Текст книги "Крошки Цахес"
Автор книги: Елена Чижова
Жанр: Современная русская литература, Современная проза
сообщить о неприемлемом содержимом
Текущая страница: 10 (всего у книги 11 страниц)
Выстрел
Я – дурацкая деревянная кукла, которую несет между небом и землей – мальчики внизу, девчонки – за спиной. Я – пустая деревянная кукла, у меня деревянное лицо, поэтому я не помню удара. Я помню только руку, которая размахнулась: «Я запрещаю тебе, запрещаю ходить к ней, если я узнаю, что ты была там!..» Оно хохочет во мне звериным хохотом, пока я хватаю пальто и повязываюсь красным платком – поверх белого. Тупорылые автобусы несут меня среди ночи. Намертво, до последнего вздоха, до белых мух я помню их уроки: мне нельзя – до утра. Надо прямо сейчас. Доехать и предупредить.
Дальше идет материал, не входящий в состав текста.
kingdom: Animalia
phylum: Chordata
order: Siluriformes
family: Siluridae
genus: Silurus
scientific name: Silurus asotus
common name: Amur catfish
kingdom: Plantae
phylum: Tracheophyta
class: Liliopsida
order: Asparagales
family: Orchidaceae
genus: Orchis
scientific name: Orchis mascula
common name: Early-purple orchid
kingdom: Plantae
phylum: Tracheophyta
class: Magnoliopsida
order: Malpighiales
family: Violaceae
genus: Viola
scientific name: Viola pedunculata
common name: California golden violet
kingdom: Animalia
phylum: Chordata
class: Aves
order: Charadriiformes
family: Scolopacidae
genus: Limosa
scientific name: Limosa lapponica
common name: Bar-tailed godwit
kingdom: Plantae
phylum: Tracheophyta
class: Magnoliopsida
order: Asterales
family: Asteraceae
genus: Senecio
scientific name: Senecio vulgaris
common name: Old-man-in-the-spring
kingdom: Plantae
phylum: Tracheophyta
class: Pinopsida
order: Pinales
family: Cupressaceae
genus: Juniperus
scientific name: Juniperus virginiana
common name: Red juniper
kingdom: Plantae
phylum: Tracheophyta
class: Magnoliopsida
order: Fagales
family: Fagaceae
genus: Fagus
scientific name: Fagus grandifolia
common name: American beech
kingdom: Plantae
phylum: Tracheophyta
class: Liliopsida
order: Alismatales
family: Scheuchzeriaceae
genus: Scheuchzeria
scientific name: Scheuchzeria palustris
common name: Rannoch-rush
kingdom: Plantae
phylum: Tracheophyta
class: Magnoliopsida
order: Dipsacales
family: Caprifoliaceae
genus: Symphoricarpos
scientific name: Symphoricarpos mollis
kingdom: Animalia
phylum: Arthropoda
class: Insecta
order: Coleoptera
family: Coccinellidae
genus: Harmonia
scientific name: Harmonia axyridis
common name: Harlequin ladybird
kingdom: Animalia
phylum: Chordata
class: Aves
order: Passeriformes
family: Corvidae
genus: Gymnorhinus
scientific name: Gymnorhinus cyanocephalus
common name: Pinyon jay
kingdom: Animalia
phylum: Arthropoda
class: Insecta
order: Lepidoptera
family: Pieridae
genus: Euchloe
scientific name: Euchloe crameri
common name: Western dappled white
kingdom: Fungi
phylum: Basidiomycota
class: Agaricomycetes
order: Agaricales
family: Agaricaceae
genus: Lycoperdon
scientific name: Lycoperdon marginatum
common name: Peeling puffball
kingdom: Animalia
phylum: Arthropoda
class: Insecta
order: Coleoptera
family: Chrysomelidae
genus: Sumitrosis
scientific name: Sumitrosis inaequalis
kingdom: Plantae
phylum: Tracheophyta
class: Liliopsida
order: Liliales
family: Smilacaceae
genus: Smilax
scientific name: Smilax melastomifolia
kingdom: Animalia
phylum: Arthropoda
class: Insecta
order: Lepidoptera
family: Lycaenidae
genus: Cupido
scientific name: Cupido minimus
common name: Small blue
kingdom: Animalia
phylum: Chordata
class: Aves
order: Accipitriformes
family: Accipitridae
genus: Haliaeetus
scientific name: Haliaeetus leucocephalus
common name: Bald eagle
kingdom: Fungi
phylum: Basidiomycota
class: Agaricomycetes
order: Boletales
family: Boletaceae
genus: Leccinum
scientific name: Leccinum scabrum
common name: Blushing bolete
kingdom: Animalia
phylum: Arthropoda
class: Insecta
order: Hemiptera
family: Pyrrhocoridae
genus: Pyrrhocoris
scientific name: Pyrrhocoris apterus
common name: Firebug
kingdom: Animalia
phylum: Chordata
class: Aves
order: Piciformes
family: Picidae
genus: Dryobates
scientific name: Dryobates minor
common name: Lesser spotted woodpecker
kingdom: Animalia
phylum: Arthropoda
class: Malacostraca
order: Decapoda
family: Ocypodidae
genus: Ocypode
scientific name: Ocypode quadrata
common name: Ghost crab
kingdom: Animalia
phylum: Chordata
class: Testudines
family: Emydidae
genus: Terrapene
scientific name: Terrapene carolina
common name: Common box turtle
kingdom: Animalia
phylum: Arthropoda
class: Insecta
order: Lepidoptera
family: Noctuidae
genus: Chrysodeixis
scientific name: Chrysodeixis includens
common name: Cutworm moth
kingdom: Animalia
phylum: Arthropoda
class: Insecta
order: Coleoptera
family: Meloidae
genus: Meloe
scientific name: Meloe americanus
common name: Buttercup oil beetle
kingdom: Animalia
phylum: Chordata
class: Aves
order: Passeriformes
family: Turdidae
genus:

Она должна была удивиться, но она не удивилась. Ни позднему часу, ни больничному виду – в халате и белом платке. Я села на диван и начала, задыхаясь, как Ленкина мама. Пустые стены, стол, заправленный белой скатертью – как простыней в приемном покое. «Успокойся», – она берет меня за руку. Я больше не задыхаюсь: сижу и рассказываю по порядку, все, как было, настоящими словами, потому что она знает их язык. Она молчит, смотрит куда-то вдаль – выше ничейной полосы. Конечно, я плакала, пока бежала по холоду, бежала по узкой тропинке мимо дальних домов, в которых – люди, терла щеки шерстяными варежками – и битую, и небитую, и теперь, в ее приемном покое, они покрывались зудящей паршой. Не было моих сил сладить с руками: они тянулись чесать и чесать. Огонь горел в моих щеках, мало было одной руки, я вырвала вторую – из ее рук. Она сидела передо мной в белом больничном свете. Ее лицо было скорбным и чистым. «Завтра моя мама пойдет к Б.Г, и еще, – ногти соскребали со щек последние струпья, – она сказала, что запрещает мне ходить к вам».
Он добежал. Темный взрыв полыхнул в ее глазах, осветив меня тяжелым заревом. Не мать – я сама, по своей безоглядной, беспредельной любви выговорила ей всю правду, но на ее языке эта правда была оскорблением. Не мать – я сама вырвала мою руку из ее испытующей руки. «Я хочу остаться у вас, я никого не люблю, кроме вас…» – я кричала. Она подняла меня над огнем и, размахнувшись, кинула в пламя. «Тебе нельзя, – она смотрела в огонь с каким-то задумчивым сожалением. – Сейчас мы поедем вместе, я отвезу тебя сама, я объясню ей. Вставай», – она приказала, и я не посмела ослушаться. Что я могла сделать против ее решенного сожаления? Она уводила меня от себя, передать из рук в руки матери чужого ребенка. Белый больничный платок сполз на затылок. Я потянула его вперед, покрыла голову огненно-красным, как мои паршивые щеки, как Маринины мертвые губы. Врач, она выписывала меня в мир недолеченной. Ф. пошевелила огонь и распахнула дверь. Мы вышли из дома и пошли по тропинке. Мы шли как тогда, но теперь она шла рядом. Мои ноги не скользили. Тропинка была слишком узкой – вдвоем не поместиться. Я шла по темной полосе – по темно-сиреневой тени кустов, насаженных вдоль.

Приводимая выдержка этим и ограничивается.